Name 5 spicy shrimp plates better than Toone P. Wiggins. You can’t.
/The bojangler still thinks that Jeff George can play in the NFL so I will have to side with PK on the HOF debate.
I had one TV-loving NFL owner a couple of years ago tell me how cool it would be to have the Hall deliberations on live TV, on NFL Network.
It could be co-hosted by Brian Griffin and The Nard Dog!
Name five cocks grayer than Lil Ben’s. You can’t
Name five gloryholes more exclusive than the one in the Rockerfeller center men’s room. You can’t
Name five comedians funnier than Dane Cook. You. Simply. Can’t.
Name five things more beernerdery than having a Landshark. You can’t.
Name five weather events more debacle’y than a snow-windswept moonscape. You can’t!
Name five spices better than nutmeg. You can’t.
Name five better places to watch games on a football Sunday than ROCKEFELLER CENTER IN THE FNIA STUDIO RUBBING ELBOWS WITH SUREFIRE HALL OF FAMERS LIKE TONY DUNGY AND RODNEY HARRISON AND SUREFIRE HALL OF FAME VOTERS TO BE MIKE FLORIO AND FAITH HILL ALL EMPLOYED BY NBC!!!!! You can’t.
(Trampling a certain youngish country music star’s starlet’s Saturday Night Live wardrobe with my disproportionally large feet is just icing on the 64 oz. triple butterscotch-cream cheese-buttermilk-crema fresca- popcorn butter substitute-powdered sugar-Peroni infused-pumpkin-nutmeg-Machiatto Nog.)
Name 5 better intern/very fast drivers than Willie Cornblatt. You can’t.
You name me five more woman as elegant and charming as Phyllis Diller. You can’t.
You name me five more glistening chunks of nuggets than those hunks of brick-like nugget chunks. You can’t.
Name 5 things more horrible than having to spend Super Bowl Week in Dallas.
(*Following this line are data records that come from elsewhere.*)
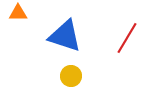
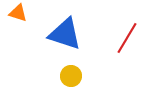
orange triangle: rotated 18 degrees clockwise
blue triangle: moved 2 px up
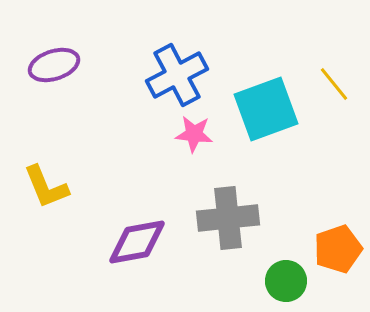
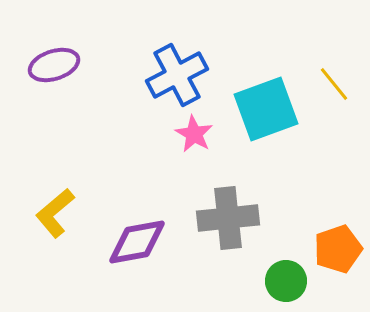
pink star: rotated 24 degrees clockwise
yellow L-shape: moved 9 px right, 26 px down; rotated 72 degrees clockwise
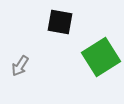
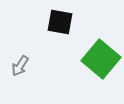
green square: moved 2 px down; rotated 18 degrees counterclockwise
You can’t.
Name me the last five words Dr Z spoke or slurred. You can’t.
Name five journalism awards Peter King has received in his lifetime. You can’t.
Dammit White Bread!
Fucking “refresh” button, how does it work?
I can’t believe this is still on the board
Name five better candy bars than Kit Kat. You can’t.
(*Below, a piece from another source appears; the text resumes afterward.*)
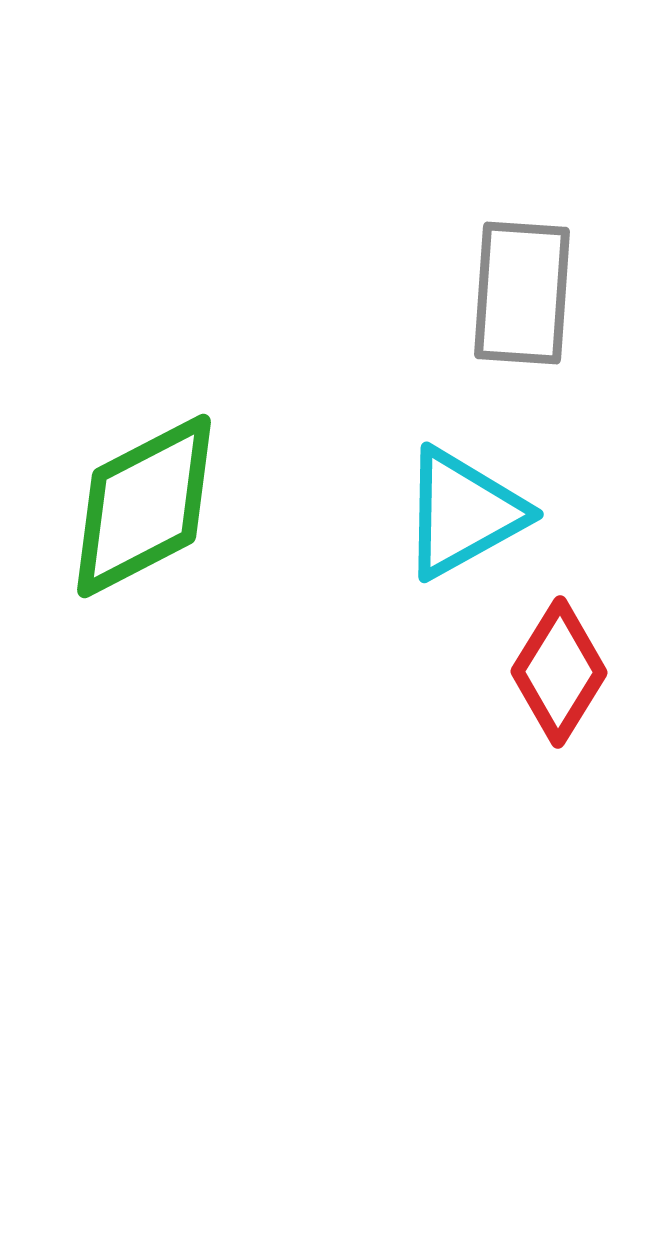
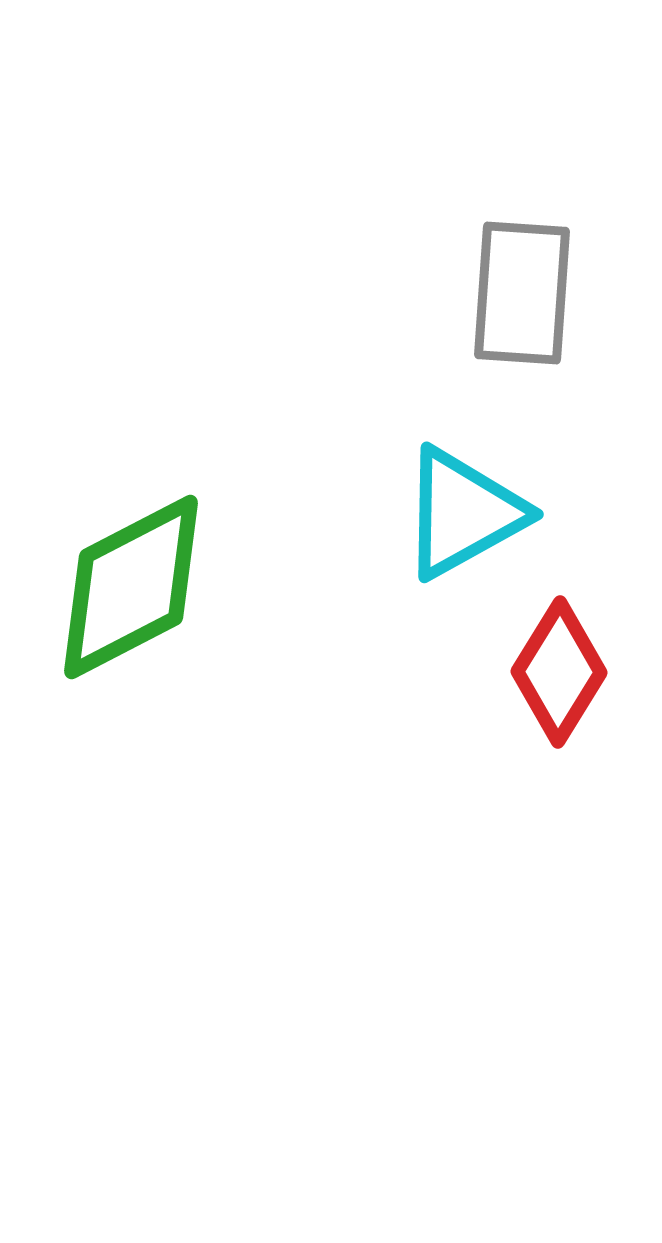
green diamond: moved 13 px left, 81 px down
/actually don’t think you can, but dies a little for agreeing with PK
Name 5 QBs better than Drew Bledsoe. You can’t.
GM1C P. Asshole, you have been awarded 100 internets.
And a quatloo.
Name five flaghnarps in the galaxy better than Banip-Gleep. You can’t.
Name five Sportswriters other than PK who picked the Super Bowl Teams before the season started. You can’t.
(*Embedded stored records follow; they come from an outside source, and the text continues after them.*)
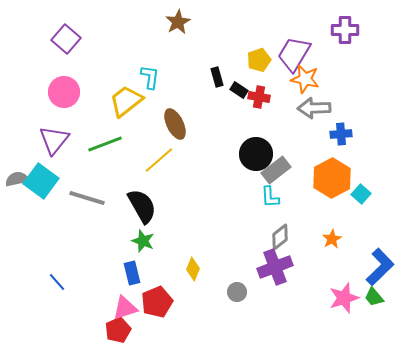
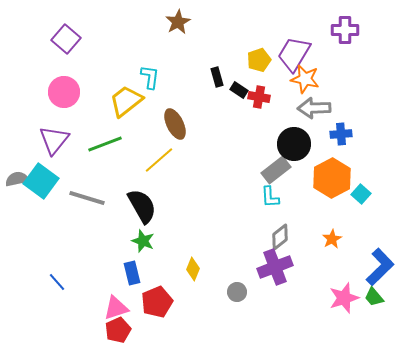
black circle at (256, 154): moved 38 px right, 10 px up
pink triangle at (125, 308): moved 9 px left
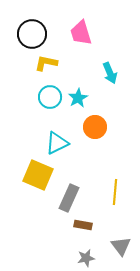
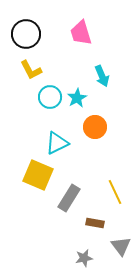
black circle: moved 6 px left
yellow L-shape: moved 15 px left, 7 px down; rotated 130 degrees counterclockwise
cyan arrow: moved 8 px left, 3 px down
cyan star: moved 1 px left
yellow line: rotated 30 degrees counterclockwise
gray rectangle: rotated 8 degrees clockwise
brown rectangle: moved 12 px right, 2 px up
gray star: moved 2 px left
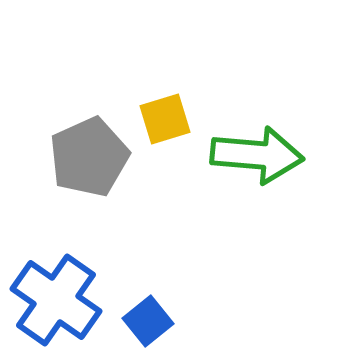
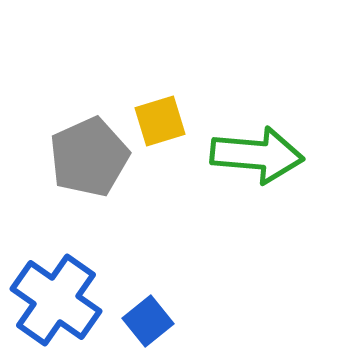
yellow square: moved 5 px left, 2 px down
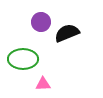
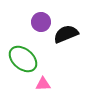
black semicircle: moved 1 px left, 1 px down
green ellipse: rotated 40 degrees clockwise
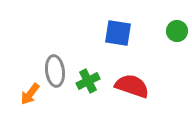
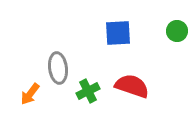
blue square: rotated 12 degrees counterclockwise
gray ellipse: moved 3 px right, 3 px up
green cross: moved 10 px down
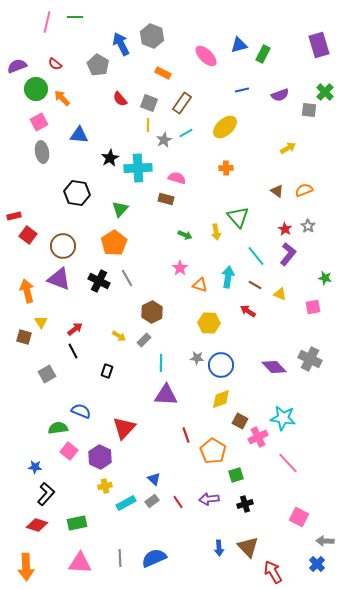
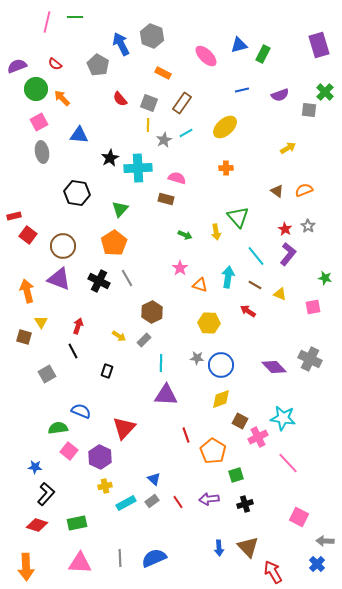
red arrow at (75, 329): moved 3 px right, 3 px up; rotated 35 degrees counterclockwise
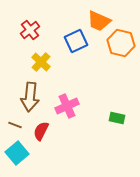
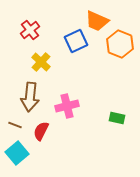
orange trapezoid: moved 2 px left
orange hexagon: moved 1 px left, 1 px down; rotated 8 degrees clockwise
pink cross: rotated 10 degrees clockwise
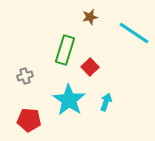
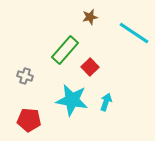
green rectangle: rotated 24 degrees clockwise
gray cross: rotated 35 degrees clockwise
cyan star: moved 3 px right; rotated 24 degrees counterclockwise
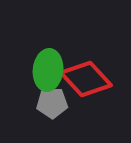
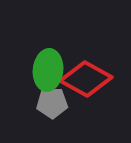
red diamond: rotated 18 degrees counterclockwise
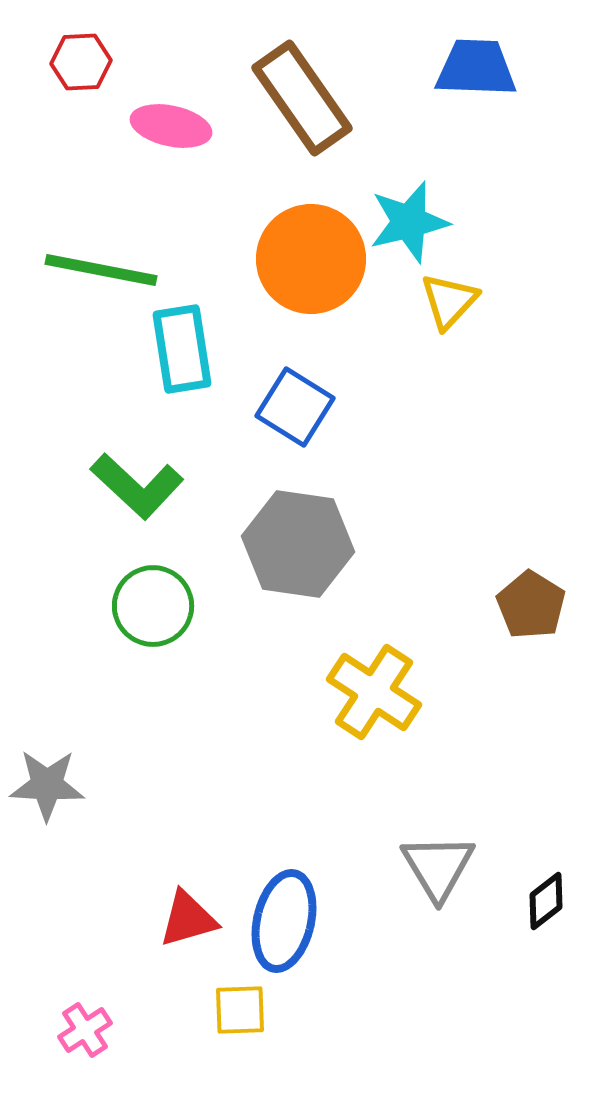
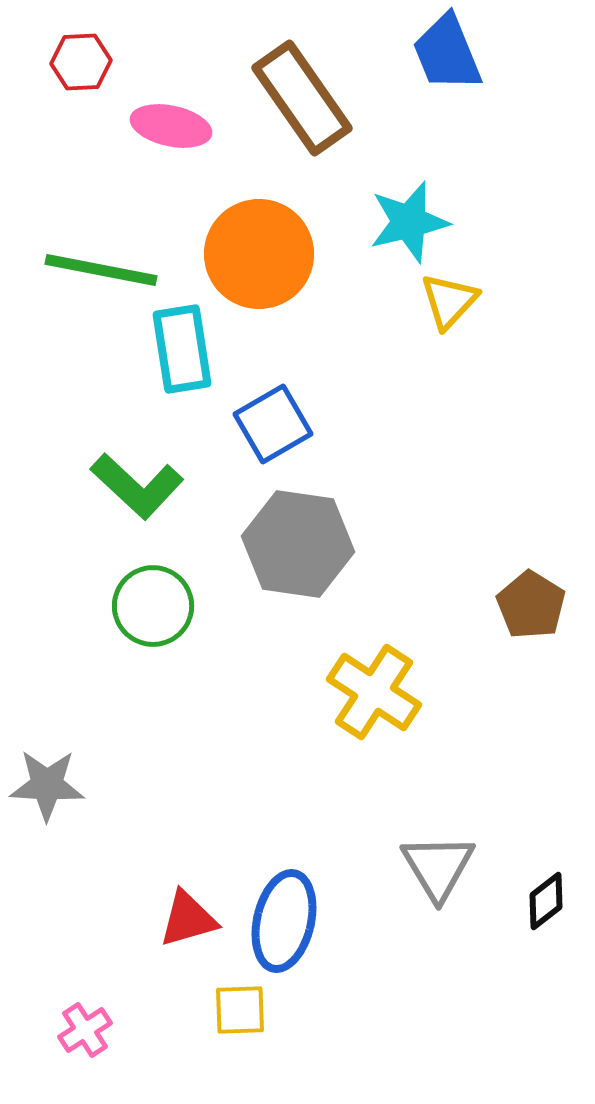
blue trapezoid: moved 29 px left, 15 px up; rotated 114 degrees counterclockwise
orange circle: moved 52 px left, 5 px up
blue square: moved 22 px left, 17 px down; rotated 28 degrees clockwise
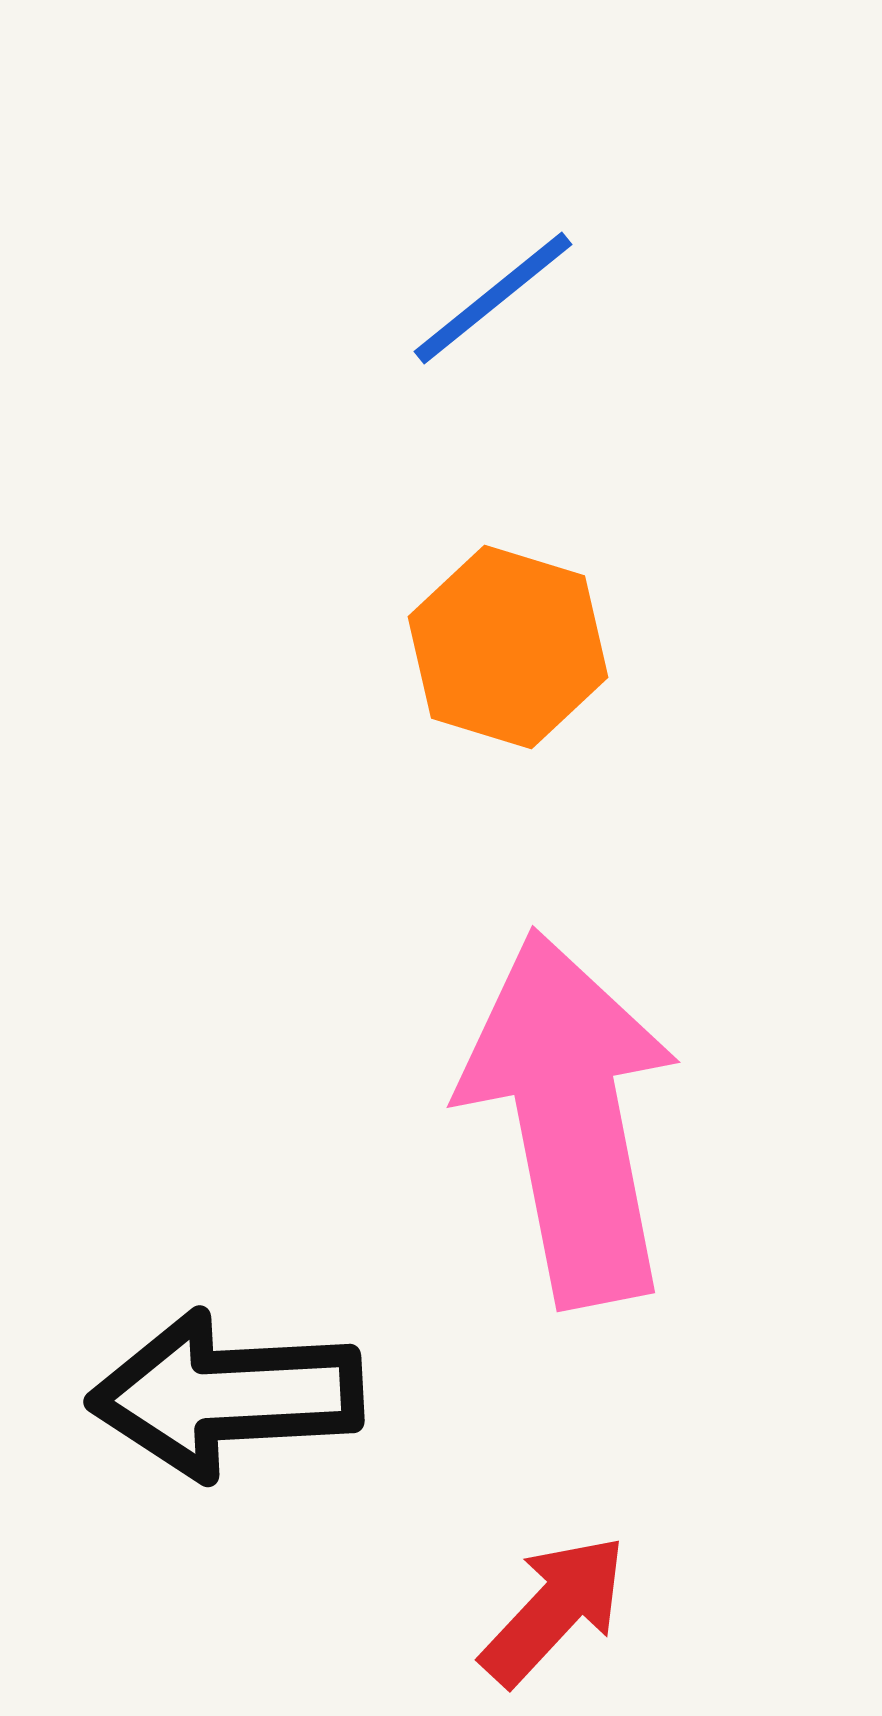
Name five nuggets more tasty than PK’s story about getting Steve Young cookies. You can’t.
Name five coffees more subtly complex than an organic triple soy orange peel, candy corn Ristretto Macchiatochino Mezzanine Puggliattabino dusted with nutmeg. You can’t.
RE Tracer Bullet says:
“@Slash: I was just giving you a hard time. Because I got into Jimmy’s Extenze.”
I know. As soon as I saw it, I considered posting a correction, but then thought, fuck it. Someone will do it for me. I’m kinda lazy. A fine quality for a proofreader.
Name five beers more exotic than Bud Light Lime. You can’t.
Name five things less delicious than a melted Kit-Kat. You can’t.
(I’m looking at you Delta Airlines. Don’t think you think I let you off the hook).
Name five things more pleasant than a mid afternoon stroll. You can’t.
All this discussion of PK’s inability to write in clear, concise, proper English and this convoluted abortion of a sentence – that led off today’s piece – is overlooked?
“I don’t recall such a negative reaction to the Pro Football Hall of Fame class as this year’s in the 18 years I’ve been on the Selection Committee.”
Dear God, that’s terrible, terrible writing.
Name me five single-word putdowns better than “derp.” You can’t.
I’m surprised nobody’s done a Peter King Advice Dog spinoff yet.
Name 5 Peter King memes better than this one. You can’t.
Name 5 things Bill O’rielly says you can’t explain. You can’t.
Name five dinner guests more pleasant than the Normans. YOU CAN’T.